Mesmo a Igreja, cuja contribuição não se poderá limitar a oferecer um amparo assistencial para as falhas alheias, deverá mostrar a autenticidade da sua pretensão de ter algo a mais para oferecer. Como Bento XVI recordou, “a contribuição dos cristãos é decisiva apenas se a inteligência da fé se torna inteligência da realidade”. Deverá mostrar que Cristo está tão presente que é capaz de despertar a pessoa – e, portanto, todo o seu desejo – até ao ponto de não fazê-la depender totalmente das conjunturas históricas. Como? Através da presença de pessoas que manifestam uma humanidade diversa em todos os campos da vida social: escola e universidade, trabalho e empreendimentos, até à política e ao compromisso nas instituições. Pessoas que não se sentem condenadas à desilusão e ao desconcerto, mas que vivem à altura dos seus desejos porque reconhecem a resposta presente.

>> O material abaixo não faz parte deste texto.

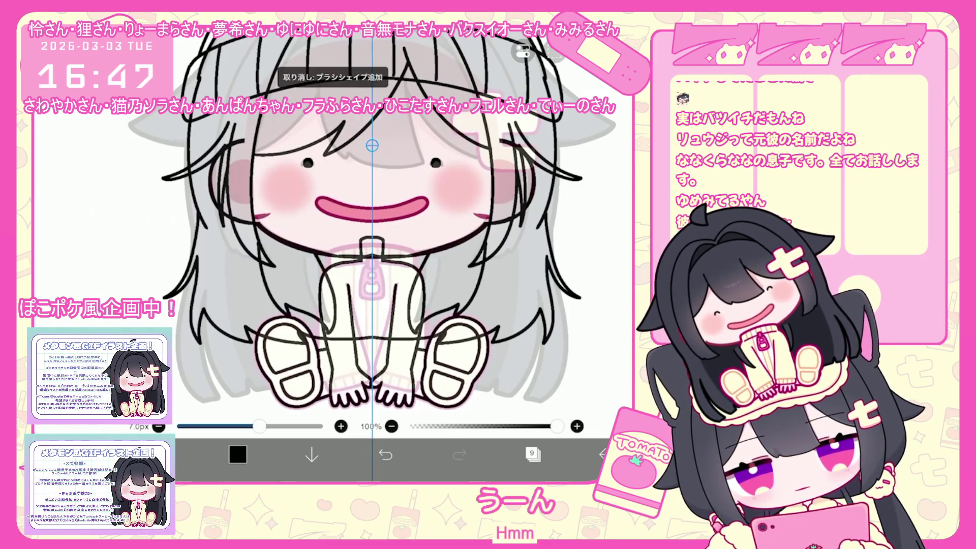
Step: Bring the layer list back up over the full drawing
{"action": "scroll", "coordinate": [442, 239], "scroll_direction": "down", "scroll_amount": 5}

Podemos esperar sair da dramática situação atual se todos – inclusive os governantes que hoje têm a difícil responsabilidade de conduzir o país através desta crise profunda – decidirmos ser verdadeiramente razoáveis, submetendo a razão à experiência, ou seja, se, libertando-nos de toda a presunção ideológica, nos dispusermos a reconhecer algo que já funciona na realidade. Sustentar quem, na vida social e política, não se resignou a uma medida reduzida do seu próprio desejo e, por isso, trabalha e constrói movido por uma paixão pelo homem, é a primeira contribuição que podemos dar para o bem de todos.